Is the answer in the errors? Hans-Jörg Schulz aims to find out!
Errors are almost never considered a subject of analysis itself. One reason why errors rarely are analyzed is the difficulty of pinpointing what exactly an error is. With the “Visual Analytics of Data Errors (VADE)” project, Hans-Jörg Schulz’s aims to find out. The project is supported with DKK 1.6 million by Aarhus University Research Foundation ’s AUFF Nova grant.
A core problem in data-driven science and fact-based decision making is poor data quality. The standard solution is to fight it with automated error detection to rid the data of its errors. Yet, the VADE project proposes a different approach; Instead of fighting erroneous data, it should be systematically mined and analyzed. The project aims to embrace the erroneous data as a source for important information on the underlying problems of the data management pipeline that should be analyzed and reported as first-class data properties.
The fundamental challenge is to cope with the unspecific nature of errors that does not follow a given schema or definition and that in most cases cannot be found through a database query or standard statistics. This requires new ways of dealing with errors that go beyond what pure statistics and machine learning can provide.
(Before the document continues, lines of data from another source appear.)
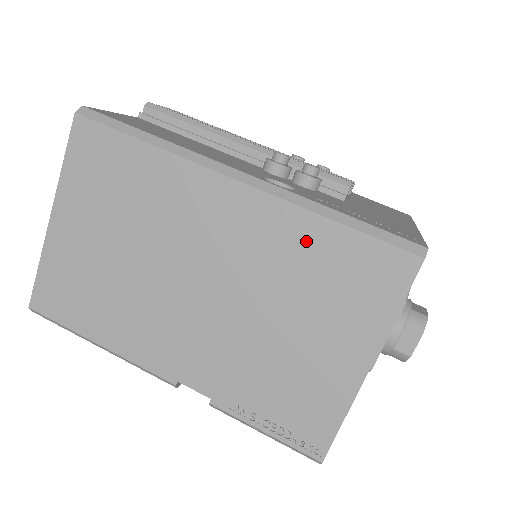
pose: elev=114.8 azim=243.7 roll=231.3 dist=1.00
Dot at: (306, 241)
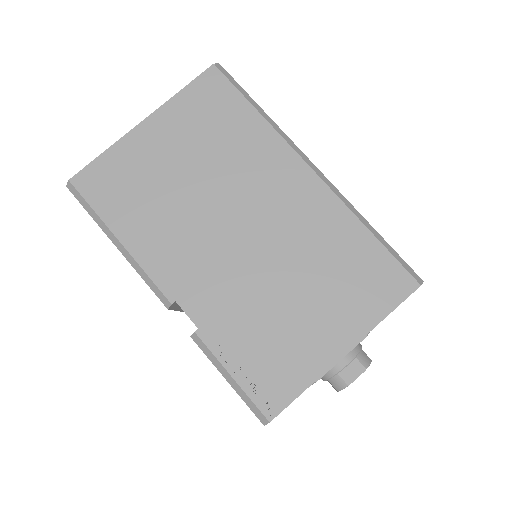
Dot at: (343, 236)
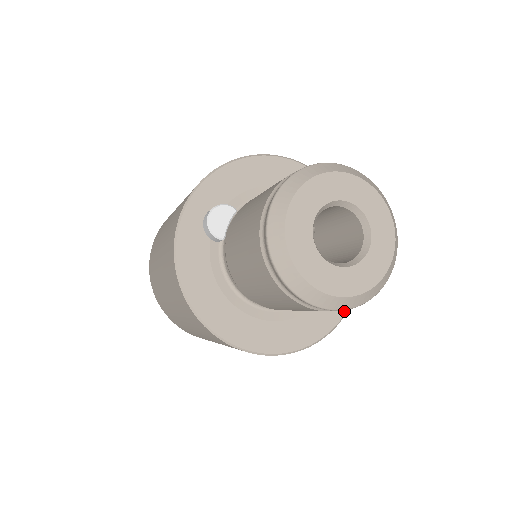
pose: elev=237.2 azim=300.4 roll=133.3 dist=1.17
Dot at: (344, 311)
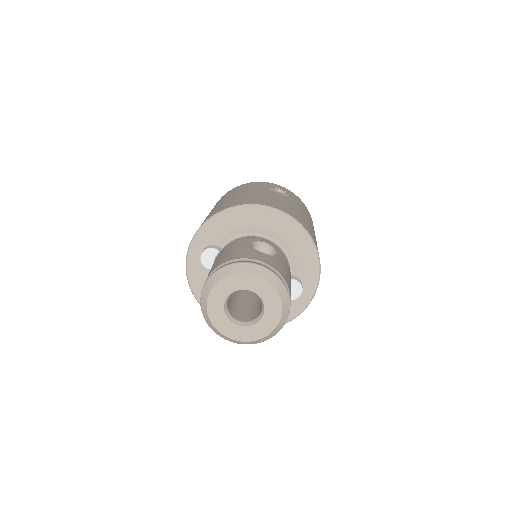
Dot at: (304, 306)
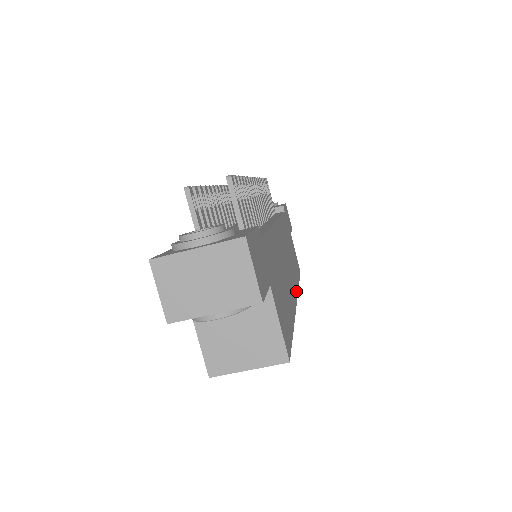
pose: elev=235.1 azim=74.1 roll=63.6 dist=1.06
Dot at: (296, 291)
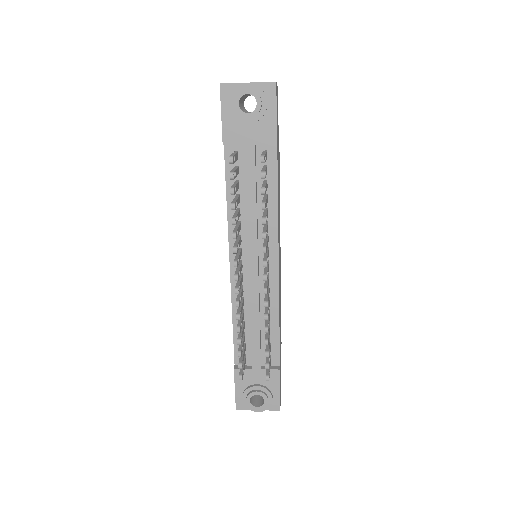
Dot at: occluded
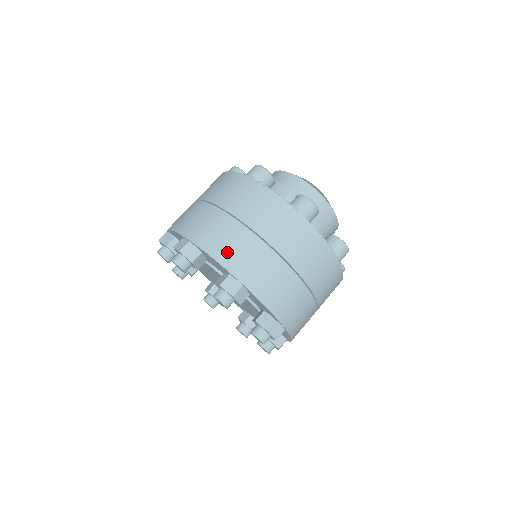
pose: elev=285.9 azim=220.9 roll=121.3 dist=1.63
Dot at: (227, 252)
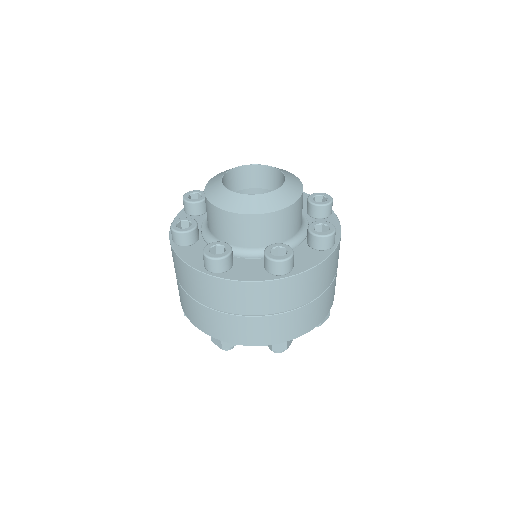
Dot at: (196, 320)
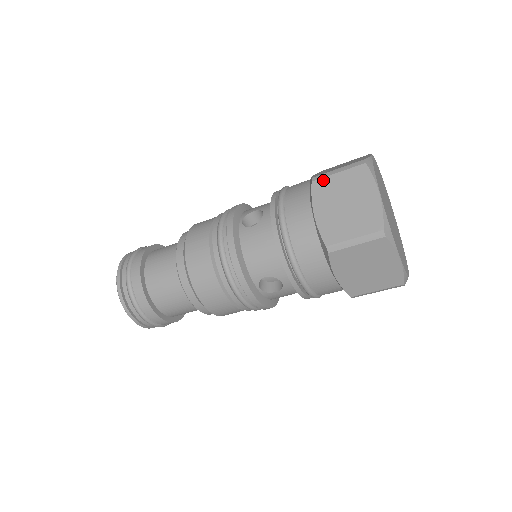
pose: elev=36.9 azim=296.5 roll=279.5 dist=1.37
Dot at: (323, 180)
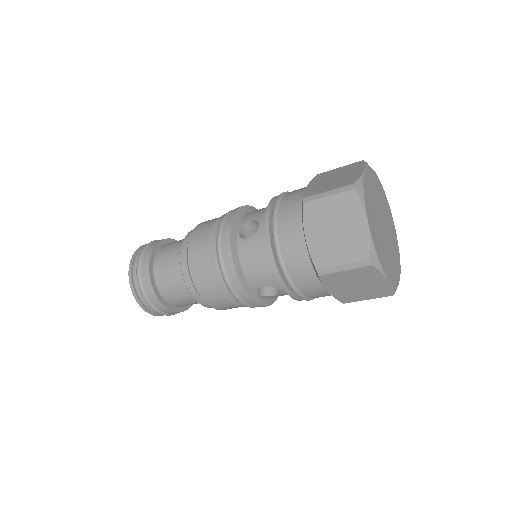
Dot at: (314, 203)
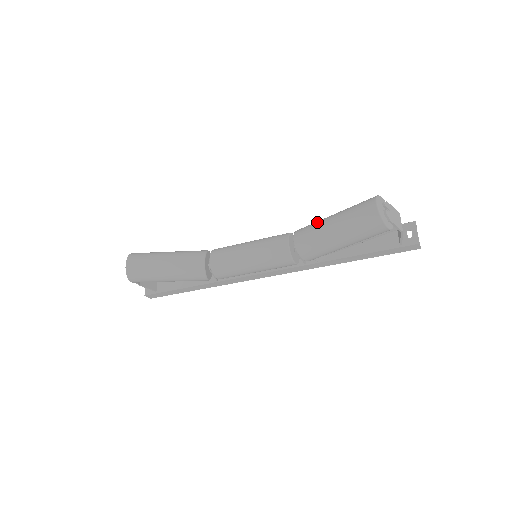
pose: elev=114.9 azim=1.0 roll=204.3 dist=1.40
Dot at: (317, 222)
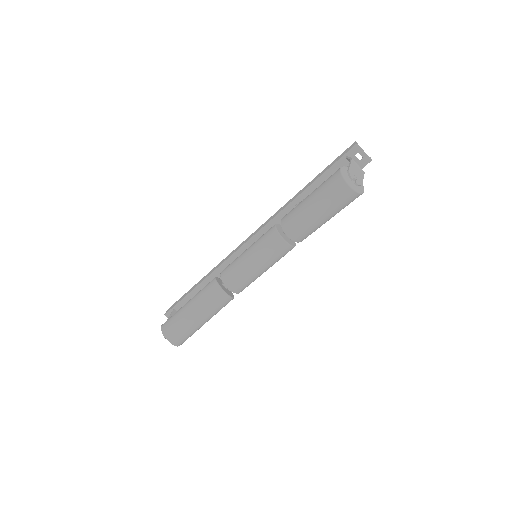
Dot at: (299, 216)
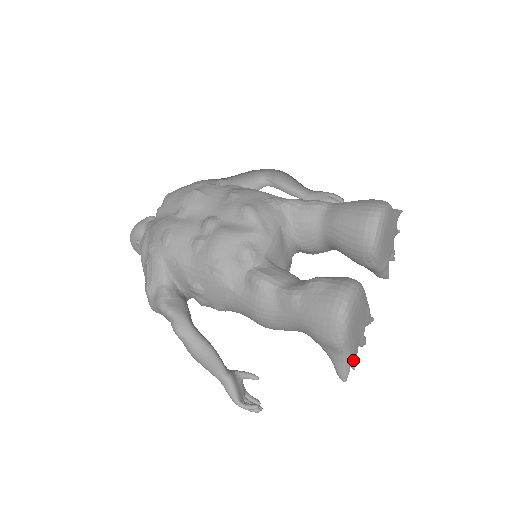
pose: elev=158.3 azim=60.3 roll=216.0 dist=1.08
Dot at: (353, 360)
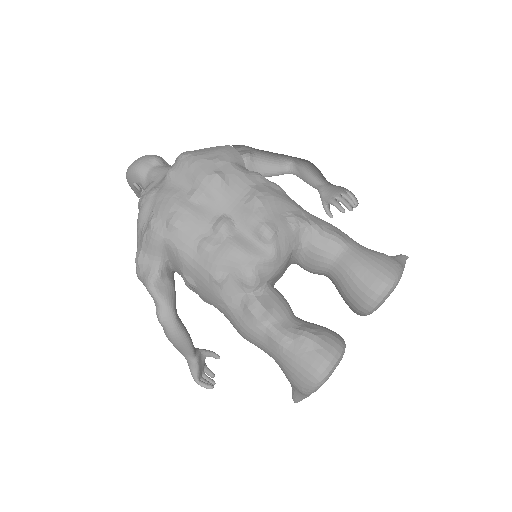
Dot at: occluded
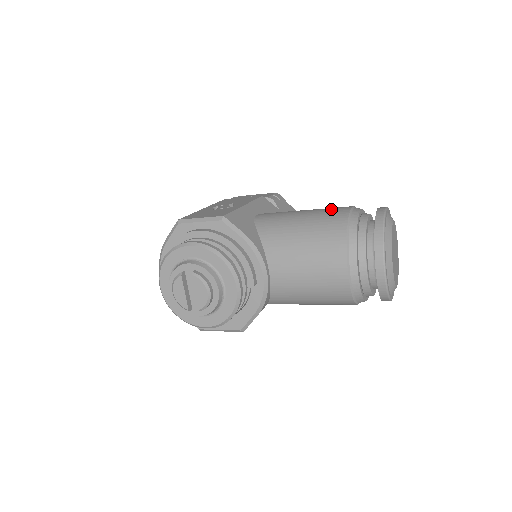
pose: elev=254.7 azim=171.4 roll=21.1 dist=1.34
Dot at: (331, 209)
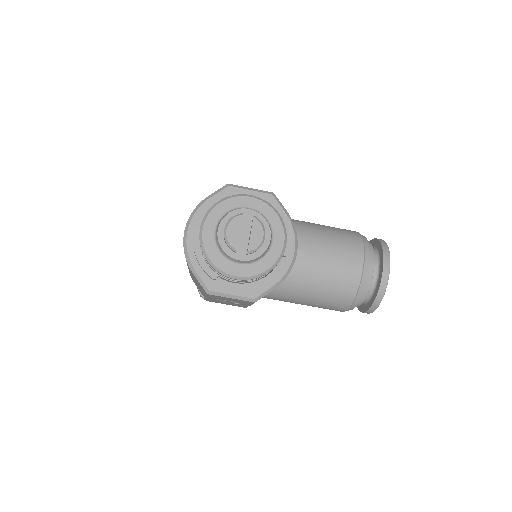
Dot at: occluded
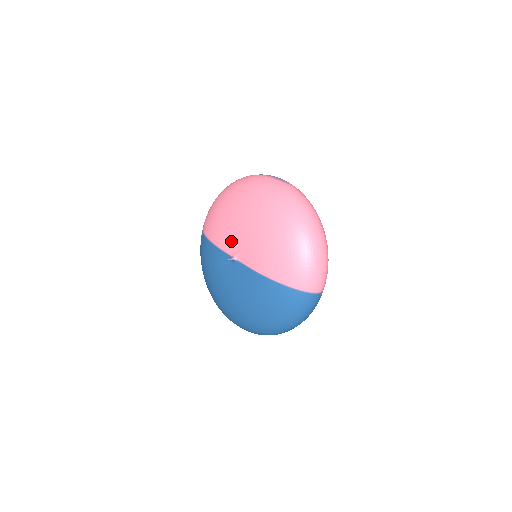
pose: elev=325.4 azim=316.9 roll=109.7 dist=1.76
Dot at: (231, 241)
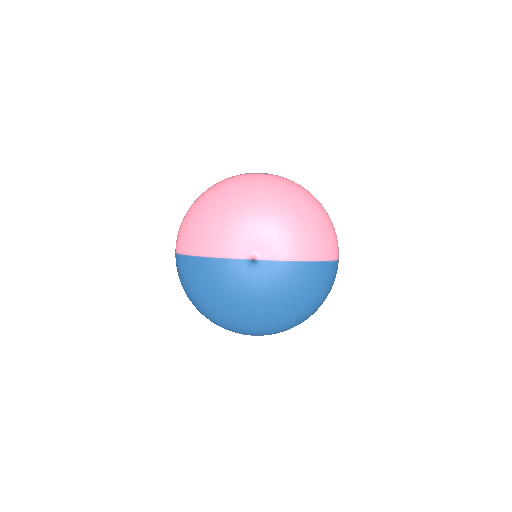
Dot at: (243, 244)
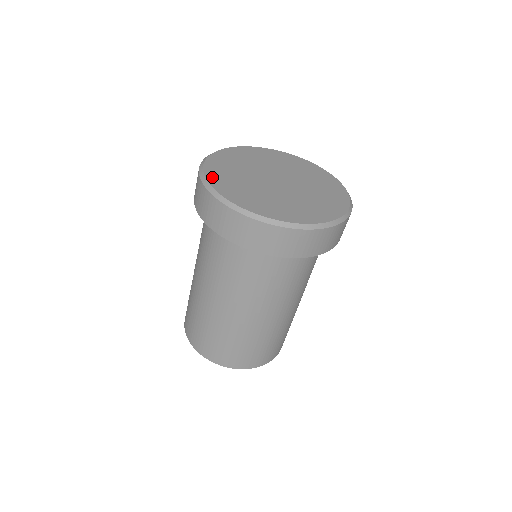
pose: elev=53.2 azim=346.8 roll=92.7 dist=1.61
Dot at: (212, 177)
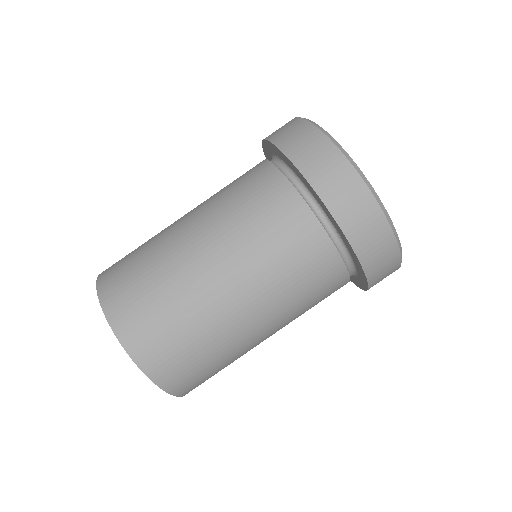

To address this challenge, VADE follows the principle of mixed-initiative analysis that combines the computational power of modern IT with the knowledge of domain. This allows the human user to gauge the erroneousness of data and to parametrize their inclusion in the analysis of errors. This mixed-initiative approach is heavily facilitated by data visualization, which provides the interactive interface between the computer and the analyst: computational results are added to the visualization by the computer, while the analyst uses the visualization to trigger, steer, and configure computations.
While all methods, algorithms, and software developed will be generally applicable, the project will be bootstrapped with concrete use-cases in collaboration with Ass. Prof. Søren Drud-Heydary Nielsen from Department of Food Science. These use-cases will focus on low-quality mass spectrometry data containing many missing values and being afflicted by a low signal-to-noise ratio. The work in this domain will serve as a proof-of-concept for the fundamental idea of VADE and have immediate concrete benefits to the food sciences.
VADE advocates for appreciating and handling erroneous data as helpful indicators of problems in the data management practices underlying the data. By showing this is not only possible, but also beneficial, VADE will pave the way for establishing errors as a first-class data property with their own computation and visualization methods.